ドイル「ハァ...貴様ら...いい気になるなよ...?」


ビリィ!ビリィ!


ドイルは、着ていたスーツを破って脱ぎ捨てた。


一善「!!」

百目鬼「...!」

ヒメ「うわ...!」


ドイルの体には和彫りの刺青がびっしりと掘られていた。


ドイル「ここまで痛い思いをしたのはいつぶりかな...」

一善「...!」

百目鬼「...!」


ドイル「魔者狩り...?友の復讐...?バカバカしい。そんなくだらん事のために命をドブに捨てるなんて、馬鹿の極みだな」

百目鬼「てめぇ...!」

一善「...」

ドイル「人は裏切るぞ。いくら世のため人のために働こうとも、そんなもの吹けば飛ぶ程の善行だ。生産性がない。自分以外信頼出来る人間などいない」

百目鬼「...」

一善「...」

ドイル「後は金だな。金はいい。裏切らない。自分に牙を剥くことも無い。金さえあれば、人生どうにだってなる」

一善「...」

百目鬼「クズだな」

 


ドイル「実際、何が間違っているのかな?誰に恨まれようと、嫌われようと、そんなことは些末な事、結局力がある者が勝つのさ。それは金しかり...」

 


カチャッ

 


ドイルは、銃を構えた。

 


ドイル「武力(ちから)しかり」

 

バァン!

 

百目鬼「!!!」

百目鬼と一善目掛けて銃弾が放たれる!


ヒメ「一善!!!」


キィン!!

 


シュゥゥゥゥ...


ドイル「...!」

一善「...」ハァ...


一善は、”守護”で、百目鬼を銃弾から守る。


ドイル「...」

一善「わかった。もううんざりだ」


ギュゥゥゥゥゥ...!!!

 


ドイル「!!」

百目鬼「!!」

 


ヒメ「!!」

 


一善の手元に、つのキングが現れ、黄金の剣に変身する...!

 


一善「もう終わりにしよう...ドイル...!」

 

────


第355話 「信じたい」

 

────


《魔導結界・古城》


ドイル「終わりにする...俺を倒すか。俺に殺される覚悟を決めたとは思えない眼力だ」

一善「あぁ。そうだよ」

ドイル「聞くが魔者狩りの少年、お前達はなぜ、俺を倒すことを正当化できるのだ?お前達のやってる事は盗人と変わらない。俺が自由に生きる権利の強奪だ」

一善「...」

ドイル「お前たちが俺の魔導書(ちから)を奪う権利が、果たしてどこにあるのかな?」

百目鬼「くだらねぇ。油木、こんな奴に耳をかすな」

一善「あるよ」

ドイル「...」

百目鬼「...!」


一善「俺の友人をお前は傷つけた。これ以上の理由、いるか?」

百目鬼「...!」


ドイル「ふっ。またくだらん友情ごっこか」

一善「俺はお前と百目鬼(かれ)の間に何があったかは分からない。でも、俺が信じたいと思ったのは百目鬼だった」

百目鬼「油木...!」

ドイル「...?」


ヒメ「...」


ドイル「はっ。感情論も甚だしい。お前と俺は分かり合えない人種のようだな」

一善「感情で動いてこそ人の子。だから、別に間違ってると思わない」

ドイル「まぁいい。なら教えてやろう。
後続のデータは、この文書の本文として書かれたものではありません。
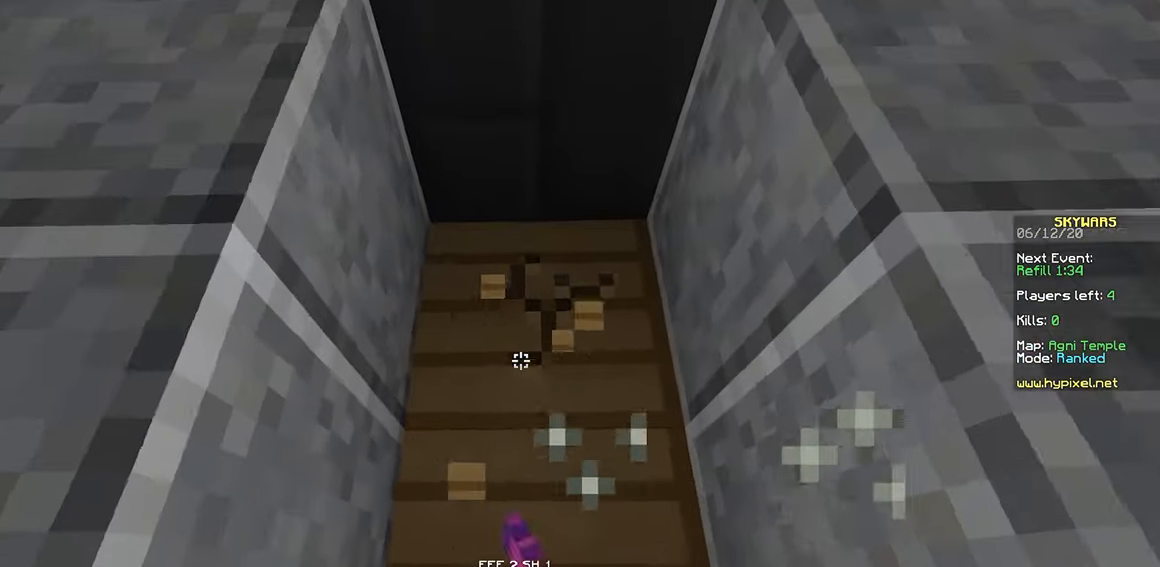
{"keys": [], "mouse": ["left"], "events": [[300, "w", "up"]]}
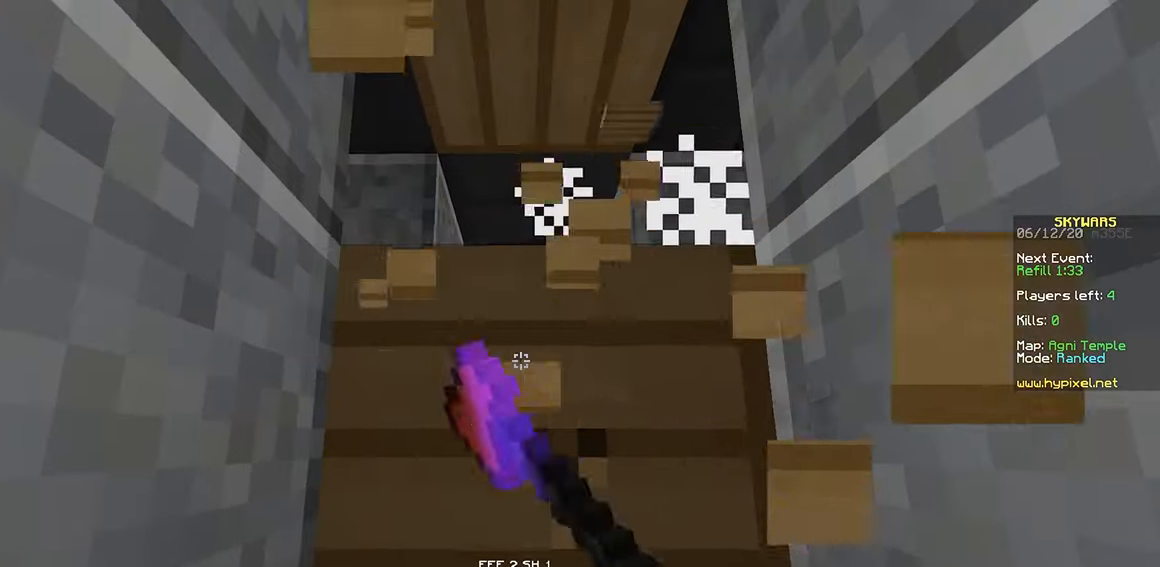
{"keys": ["space", "w"], "mouse": [], "events": [[184, "w", "down"], [400, "mouse_left", "up"], [467, "space", "down"]]}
お前らみたいなガキには、大人として現実を叩きつけてやらんとな」


ドイルは、棍棒を強く握った。


一善「百目鬼...少し離れて...」

百目鬼「油木...?」

一善「大丈夫だから」

百目鬼「...!」


ドイル「...」

一善「行くよ...つのキング」


シュゥゥゥゥゥゥゥ...


ドイル「うぉぉぉぉぉぉ!!」

一善「うぉぉぉぉぉぉ!!」

 

バッ!!!!

 

ギ   ィ    ン    !

 

カキンカキンカキンカキンカキン!!!!!


ドイルと一善は、目にも止まらぬ早さで攻撃を繰り出し合った!!!


ドイル「生意気なガキめ!!ぶっ殺してやる!!」キンキンキンキン!!

一善「絶対に退かない!!勝つのは俺たちだ!!」キンキンキンキン!!


バッ!!


ドイルは距離をとった!


一善「逃がさない!走!」


ビュンッ!!!


一善は、ドイルに迫る!!


ドイル「鼓動!!!!」


ドォン!!!!


ドイルは、棍棒で地面を思い切り殴り、地面を波打たせた!!!

 

一善 vs ドイル、最終決戦────!!

 

────


第356話 「君を前に」

 

────


《魔導結界・古城》


ドイル「鼓動!!」

一善「守護!!」


ギィン!!


百目鬼「油木!!!!」

一善「...(くっ...守りきれない...)」バリバリィ...!


バリィィィィィィン!!!!!!

 

一善「うわぁ!!」

ドイル「ふっ」


ヒメ「一善!!!!!」


バタッ...


一善は地面に吹き飛ばされる。


ドイル「(今、女の声がしたな。結界内にいるのか?)」

一善「(ヒメの声...?いや、気のせいか...?)」

百目鬼「油木!!!!」


一善「ハァ...」

百目鬼「大丈夫か!」

一善「なんとか...」

ドイル「虫の息だな」カチャッ


バァン!

一善「!!!」


ヒメ「一善!!!」


パッ!


ドイル「ちっ。また瞬間移動か」

百目鬼「ハァ...」

一善「ありがとう...」

百目鬼「油木、よく聞け...あいつの能力は、震動を起こすモンだが、恐らく威力の高い技は一方向にしか放てない。だから、俺の能力を利用して、後ろに回り込むんだ。そこでお前が攻撃をかませ」

一善「なるほど...!」

百目鬼「お前は真正面からあいつに向かって最後まで突き進め、途中俺がベクトルを変える。でも構うな」

一善「...!」


百目鬼「俺を信じて進め...!ただ、前へ!」

一善「百目鬼...!」


ドイル「ハァ...ちょこまかと鬱陶しいんだよ。さっさと死ねば楽になれるものを」

百目鬼「いつ言ったよ...楽になりてぇなんて...!」

一善「...!」


ドイル「まぁいい、これで終わりにしてやる」


ゴゴゴゴゴゴゴゴゴゴ...!!


百目鬼「来る...!」

一善「...!」


ドイル「奥義...震撼殲(しんかんせん)...!!!」


ドイルは体を捻って、右腕にマヂカラを貯め始めた...!!!


一善は、つのキングの剣を片手に、ドイルに向かった...!!


一善「...!(頼んだぞ...百目鬼!)」

百目鬼「...(少しでもタイミングがズレたら二人ともお陀仏だ...!)」


シュゥゥゥゥゥゥゥ...!!!


一善「うぉぉぉぉぉぉぉぉ...!!」

 


ドイル「くたばれぇぇぇぇ!!!!」

 


ドイルは体を逆に捻らせ、右腕に貯めたマヂカラを一善と百目鬼の方向へ向かって解き放つ...!!!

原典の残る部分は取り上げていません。